Required task:
In two sentences, summarize the thread on real zeros of polynomials.

Provided passage:
_ _ _ _ _ _ _

# Thread: real zero

1. ## real zero

I was wondering if someone could show me how to do this.
I need to use this fact,
Let p(x) be a polynomial of degree n: p(x) = a0 + a1x + a2x^2 + · · · + anx^n (an cannot equal 0). The limit from x to infinity of p(x)/anx^n is 1 and the limit from x to negative infinity of p(x)/anx^n is 1

to prove that every real polynomial of odd degree has a real zero. I'm not really sure what to do and I would appreciate any help. Thanks in advance.

2. Originally Posted by MKLyon
I was wondering if someone could show me how to do this.
I need to use this fact,
Let p(x) be a polynomial of degree n: p(x) = a0 + a1x + a2x^2 + · · · + anx^n (an cannot equal 0). The limit from x to infinity of p(x)/anx^n is 1 and the limit from x to negative infinity of p(x)/anx^n is 1

to prove that every real polynomial of odd degree has a real zero. I'm not really sure what to do and I would appreciate any help. Thanks in advance.
i think, this has been solved before.. anyways,

$p(x) = a_0 + a_1x + a_2x^2 + \ldots + a_nx^n$ and you want $\lim_{x \rightarrow + \infty} \frac{p(x)}{a_nx^n}$

$\implies \lim_{x \rightarrow + \infty} \frac{p(x)}{a_nx^n} = \lim_{x \rightarrow + \infty} \frac{a_0}{a_nx^n} + \frac{a_1x}{a_nx^n} + \frac{a_2x^2}{a_nx^n} + \ldots + \frac{a_nx^n}{a_nx^n} = 0 + 0 + \ldots + 1 = 1$.. the same way for x approaching neg infty.

now, if n is odd, limit as x approaches positive infinity is 1 while the limit as x approaches negative infinity is -1 (show it) according to a corollary to IVT, if a fuction is continuous on [a,b] and $f(a) \cdot f(b) < 0$, then there is a c on (a,b) st. f(c) = 0..

_ _ _ _ _ _ _

Stored records:

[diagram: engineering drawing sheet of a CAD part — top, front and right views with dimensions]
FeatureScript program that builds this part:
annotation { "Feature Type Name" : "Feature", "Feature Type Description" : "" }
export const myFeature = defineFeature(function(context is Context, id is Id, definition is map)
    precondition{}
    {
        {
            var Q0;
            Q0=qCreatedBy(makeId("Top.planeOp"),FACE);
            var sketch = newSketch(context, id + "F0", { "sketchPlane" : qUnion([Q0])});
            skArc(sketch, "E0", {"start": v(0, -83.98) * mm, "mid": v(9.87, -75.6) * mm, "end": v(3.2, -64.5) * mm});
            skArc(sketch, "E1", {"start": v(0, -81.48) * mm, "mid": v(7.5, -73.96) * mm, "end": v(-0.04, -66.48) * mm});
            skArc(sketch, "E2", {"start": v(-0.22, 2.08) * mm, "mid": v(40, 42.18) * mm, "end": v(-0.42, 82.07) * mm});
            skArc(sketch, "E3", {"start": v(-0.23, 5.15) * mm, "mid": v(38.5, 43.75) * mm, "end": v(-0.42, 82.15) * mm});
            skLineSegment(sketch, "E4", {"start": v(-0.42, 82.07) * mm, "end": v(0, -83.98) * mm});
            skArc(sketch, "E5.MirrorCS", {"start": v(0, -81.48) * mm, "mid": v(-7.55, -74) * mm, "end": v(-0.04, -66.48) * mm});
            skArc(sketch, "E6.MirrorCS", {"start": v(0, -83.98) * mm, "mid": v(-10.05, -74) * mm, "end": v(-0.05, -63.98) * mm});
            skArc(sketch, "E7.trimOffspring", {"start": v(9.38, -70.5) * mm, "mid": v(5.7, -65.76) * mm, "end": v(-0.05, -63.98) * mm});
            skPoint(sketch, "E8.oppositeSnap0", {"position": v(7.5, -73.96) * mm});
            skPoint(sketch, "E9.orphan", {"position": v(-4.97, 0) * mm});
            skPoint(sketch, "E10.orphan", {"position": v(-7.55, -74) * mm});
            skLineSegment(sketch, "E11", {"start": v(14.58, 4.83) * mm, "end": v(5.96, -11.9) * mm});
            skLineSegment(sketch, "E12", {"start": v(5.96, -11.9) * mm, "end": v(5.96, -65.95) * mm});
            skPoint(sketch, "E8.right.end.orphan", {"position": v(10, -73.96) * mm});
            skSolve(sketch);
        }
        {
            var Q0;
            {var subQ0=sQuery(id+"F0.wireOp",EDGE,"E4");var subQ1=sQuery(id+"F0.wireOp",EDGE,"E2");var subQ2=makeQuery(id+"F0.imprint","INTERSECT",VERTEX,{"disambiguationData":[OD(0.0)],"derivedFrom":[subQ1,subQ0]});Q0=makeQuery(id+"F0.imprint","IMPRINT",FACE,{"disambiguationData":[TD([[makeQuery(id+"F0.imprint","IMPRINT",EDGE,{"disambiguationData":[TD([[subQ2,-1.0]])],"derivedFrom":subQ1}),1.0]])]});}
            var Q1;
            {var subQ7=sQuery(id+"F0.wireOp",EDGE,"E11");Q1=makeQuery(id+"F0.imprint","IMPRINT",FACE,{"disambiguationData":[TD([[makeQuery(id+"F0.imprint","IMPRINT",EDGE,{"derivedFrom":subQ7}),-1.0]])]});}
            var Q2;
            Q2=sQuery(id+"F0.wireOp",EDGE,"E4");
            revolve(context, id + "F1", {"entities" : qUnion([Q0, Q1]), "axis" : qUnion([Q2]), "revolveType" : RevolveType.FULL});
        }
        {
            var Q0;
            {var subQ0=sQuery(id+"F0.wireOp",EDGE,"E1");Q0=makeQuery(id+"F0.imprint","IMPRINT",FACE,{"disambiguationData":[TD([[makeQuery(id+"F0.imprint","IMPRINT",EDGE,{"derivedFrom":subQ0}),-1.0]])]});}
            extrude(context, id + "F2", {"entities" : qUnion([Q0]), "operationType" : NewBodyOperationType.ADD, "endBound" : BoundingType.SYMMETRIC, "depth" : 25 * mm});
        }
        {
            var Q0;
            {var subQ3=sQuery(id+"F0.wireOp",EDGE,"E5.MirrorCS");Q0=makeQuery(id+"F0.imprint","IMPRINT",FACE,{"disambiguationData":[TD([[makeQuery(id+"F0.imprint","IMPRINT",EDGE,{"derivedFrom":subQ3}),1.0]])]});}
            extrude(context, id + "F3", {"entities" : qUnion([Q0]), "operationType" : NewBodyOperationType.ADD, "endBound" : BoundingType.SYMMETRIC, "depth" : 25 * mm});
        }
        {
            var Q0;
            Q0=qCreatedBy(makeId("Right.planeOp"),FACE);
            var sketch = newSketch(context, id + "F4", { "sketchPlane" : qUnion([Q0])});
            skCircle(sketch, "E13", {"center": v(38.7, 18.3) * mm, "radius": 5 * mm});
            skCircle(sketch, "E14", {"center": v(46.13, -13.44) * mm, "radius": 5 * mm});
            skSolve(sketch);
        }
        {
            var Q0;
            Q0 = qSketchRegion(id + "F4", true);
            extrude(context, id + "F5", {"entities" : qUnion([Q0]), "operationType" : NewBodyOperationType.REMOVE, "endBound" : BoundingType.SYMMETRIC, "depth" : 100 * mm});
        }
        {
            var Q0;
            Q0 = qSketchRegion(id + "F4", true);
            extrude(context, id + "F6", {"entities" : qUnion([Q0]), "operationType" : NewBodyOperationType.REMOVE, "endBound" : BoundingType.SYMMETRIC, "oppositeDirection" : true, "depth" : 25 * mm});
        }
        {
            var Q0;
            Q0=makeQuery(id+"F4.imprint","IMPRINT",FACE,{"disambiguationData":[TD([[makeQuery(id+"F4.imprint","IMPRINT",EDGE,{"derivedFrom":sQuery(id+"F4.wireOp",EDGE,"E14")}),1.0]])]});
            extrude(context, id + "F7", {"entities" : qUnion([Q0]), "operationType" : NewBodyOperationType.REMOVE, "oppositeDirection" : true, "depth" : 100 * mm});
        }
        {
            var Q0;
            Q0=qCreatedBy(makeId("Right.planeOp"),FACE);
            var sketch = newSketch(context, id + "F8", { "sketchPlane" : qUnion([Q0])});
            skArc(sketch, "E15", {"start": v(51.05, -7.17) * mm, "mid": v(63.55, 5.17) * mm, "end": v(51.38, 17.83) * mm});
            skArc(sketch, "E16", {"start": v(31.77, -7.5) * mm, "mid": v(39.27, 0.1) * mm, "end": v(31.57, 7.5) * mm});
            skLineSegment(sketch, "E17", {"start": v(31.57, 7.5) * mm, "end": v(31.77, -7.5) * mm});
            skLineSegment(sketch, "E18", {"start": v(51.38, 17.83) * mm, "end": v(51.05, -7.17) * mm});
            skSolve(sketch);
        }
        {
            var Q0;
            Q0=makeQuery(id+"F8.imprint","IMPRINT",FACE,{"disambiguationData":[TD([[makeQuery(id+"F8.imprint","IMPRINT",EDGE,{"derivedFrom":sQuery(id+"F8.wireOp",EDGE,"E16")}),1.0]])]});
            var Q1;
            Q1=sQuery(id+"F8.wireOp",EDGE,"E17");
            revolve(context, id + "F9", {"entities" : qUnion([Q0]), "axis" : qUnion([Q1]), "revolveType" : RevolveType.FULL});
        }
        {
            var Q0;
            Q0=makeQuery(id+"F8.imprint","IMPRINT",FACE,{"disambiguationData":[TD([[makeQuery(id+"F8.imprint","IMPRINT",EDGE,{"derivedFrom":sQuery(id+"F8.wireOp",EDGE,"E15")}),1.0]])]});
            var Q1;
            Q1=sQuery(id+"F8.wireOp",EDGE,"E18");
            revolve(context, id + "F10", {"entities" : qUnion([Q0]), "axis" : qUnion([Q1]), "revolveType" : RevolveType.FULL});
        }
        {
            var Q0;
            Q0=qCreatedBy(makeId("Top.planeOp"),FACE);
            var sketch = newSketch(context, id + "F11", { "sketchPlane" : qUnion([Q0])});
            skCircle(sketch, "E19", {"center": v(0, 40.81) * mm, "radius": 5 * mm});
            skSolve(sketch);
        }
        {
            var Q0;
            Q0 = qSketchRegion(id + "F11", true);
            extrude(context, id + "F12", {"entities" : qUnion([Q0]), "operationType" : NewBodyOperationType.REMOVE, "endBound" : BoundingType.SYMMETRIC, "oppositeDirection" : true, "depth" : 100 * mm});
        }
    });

_ _ _ _ _ _ _

Written response:
A poster asks how to use the fact that p(x)/(a_n x^n) tends to 1 as x goes to positive or negative infinity to prove that every real polynomial of odd degree has a real zero. A reply shows the limit by splitting the fraction into terms that go to 0 except the last, which equals 1, and cites a corollary to the intermediate value theorem: if a function is continuous on [a,b] and f(a)·f(b) < 0, there is a c in (a,b) with f(c) = 0.